21年度補正予算における本県の主要事業の概要は次の通り。(▽路線名、事業(地区)名=補正予算の事業概要)
【河川】
〈直轄〉
▽利根川水系渡良瀬川下流、河川改修事業=流域治水の一環として、5か年加速化対策により築堤等を実施し、早期に地域の安全性の向上を図る。
▽利根川水系鬼怒川、河川改修事業=流域治水の一環として、5か年加速化対策により侵食対策等を実施し、早期に地域の安全性の向上を図る。
▽利根川水系男鹿川、堰堤維持=ダムの重要インフラに係る老朽化対策により、監視設備等の更新を実施。洪水調節容量の維持・確保のため、堆砂対策等を実施。
▽利根川水系(鬼怒川)、砂防事業=土砂・洪水氾濫発生の危険性が高い渓流等における対策として、砂防堰堤等の整備を実施。

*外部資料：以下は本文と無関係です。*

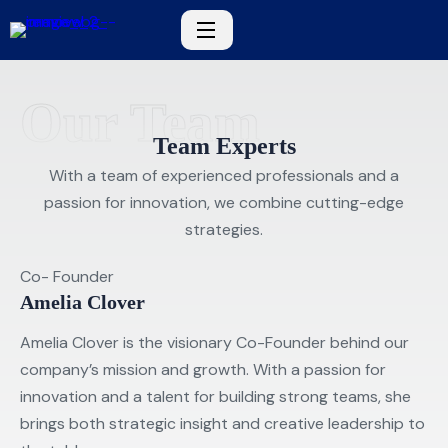
Our Team
Team Experts
With a team of experienced professionals and a
passion for innovation, we combine cutting-edge
strategies.
Co- Founder
Amelia Clover
Amelia Clover is the visionary Co-Founder behind our
company’s mission and growth. With a passion for
innovation and a talent for building strong teams, she
brings both strategic insight and creative leadership to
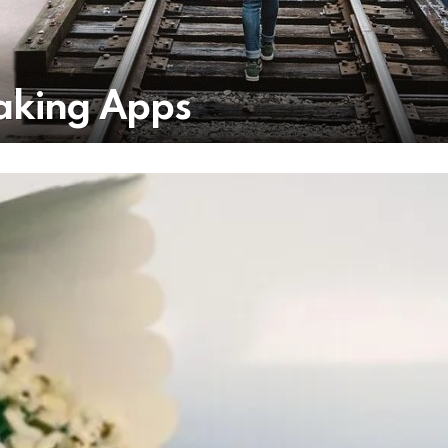
Taking Apps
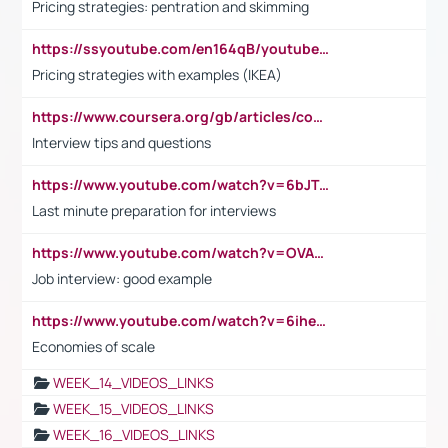
Pricing strategies: pentration and skimming
https://ssyoutube.com/en164qB/youtube-video-downloader
Pricing strategies with examples (IKEA)
https://www.coursera.org/gb/articles/common-interview-questions?utm_medium=sem&utm_source=gg&utm_campaign=b2c_emea_ibm-data-science_ibm_ftcof_professional-certificates_arte_feb_24_dr_geo-multi_pmax_gads_lg-all&campaignid=21041942377&adgroupid=&device=c&keyword=&matchtype=&network=x&devicemodel=&adposition=&creativeid=&hide_mobile_promo&gad_source=1&gclid=Cj0KCQiAoeGuBhCBARIsAGfKY7xu4QFO42W3i6ifj1Hpkdv9THdexYJwDwunRRH3E_NKyom6lA23FHkaAmmqEALw_wcB
Interview tips and questions
https://www.youtube.com/watch?v=6bJTEZnTT5A
Last minute preparation for interviews
https://www.youtube.com/watch?v=OVAMb6Kui6A
Job interview: good example
https://www.youtube.com/watch?v=6ihehRMtRWc
Economies of scale
WEEK_14_VIDEOS_LINKS
WEEK_15_VIDEOS_LINKS
WEEK_16_VIDEOS_LINKS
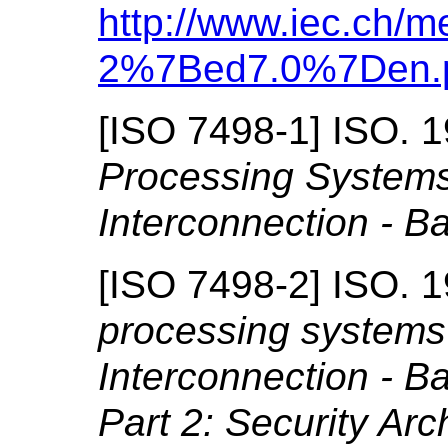
http://www.iec.ch/m
2%7Bed7.0%7Den.
[
ISO 7498-1
]
ISO.
1
Processing System
Interconnection - B
[
ISO 7498-2
]
ISO.
1
processing systems
Interconnection - B
Part 2: Security Arc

▽那珂川水系那珂川、河川大規模災害関連事業(那珂川緊急治水対策プロジェクト)=那珂川水系において、河道掘削等を実施し、早期に地域の安全性向上を図る。
〈補助〉
▽利根川水系秋山川、河川激甚災害対策特別緊急事業=令和元年東日本台風に伴う豪雨出水により発生した浸水被害への対応として、重点的・集中的に掘削、築堤等を実施。
【道路】
〈直轄〉
▽国道4号、矢板大田原バイパス=災害時においても速やかに緊急車両や一般車両の通行を確保するため、調査設計を実施することで、道路ネットワークの機能強化を推進。
▽国道4号、西那須野道路=災害時においても速やかに緊急車両や一般車両の通行を確保するため、改良工事、電線共同溝工事及び歩道橋工事を実施することで、道路ネットワークの機能強化を推進。

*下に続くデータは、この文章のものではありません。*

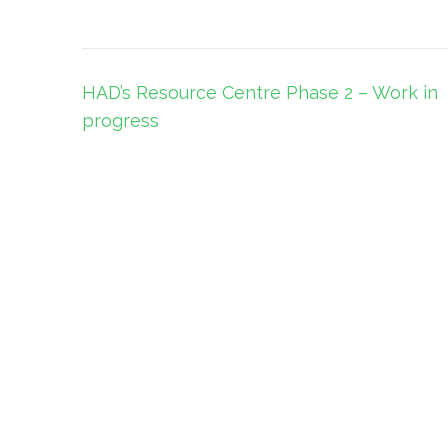
Post
HAD’s Resource Centre Phase 2 – Work in
navigation
progress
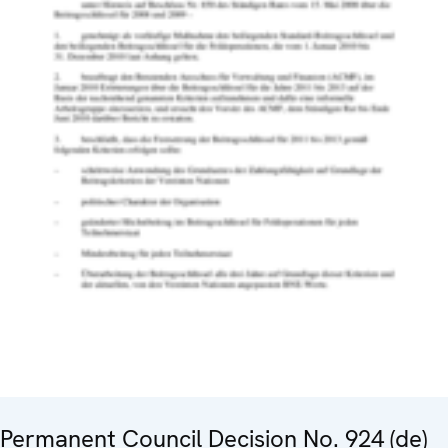
Permanent Council Decision No. 924 (de)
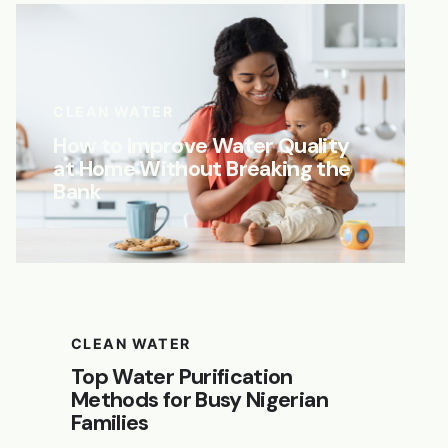
CLEAN WATER
How to Improve Water Quality
at Home Without Breaking the
Bank
CLEAN WATER
Top Water Purification
Methods for Busy Nigerian
Families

▽国道4号、下野市薬師寺電線共同溝=電柱倒壊による道路閉塞等の被害を防止するため、市街地等の緊急輸送道路の無電柱化を推進。
▽国道4号、維持管理=定期点検等により確認された修繕が必要な道路施設の修繕を実施し、老朽化対策を推進。
〈補助〉
▽都市計画道路3・2・101号大通り(駒生町工区)=災害時においても速やかに緊急車両や一般車両の通行を確保するため、補正予算の充当により、都市計画道路大通りの道路改良工事及び電線共同溝工事を実施することで、道路ネットワークの機能強化を推進。
【都市住宅】
〈補助〉
▽都市構造再編集中支援事業、宇都宮都市拠点地区=地区内で実施する宇都宮駅東口整備事業において、市民相互の交流を目的とした高次都市施設である「地域交流センター」及びイベントの開催など多様な都市活動の促進を目的とした地域生活基盤施設である「交流広場」を整備。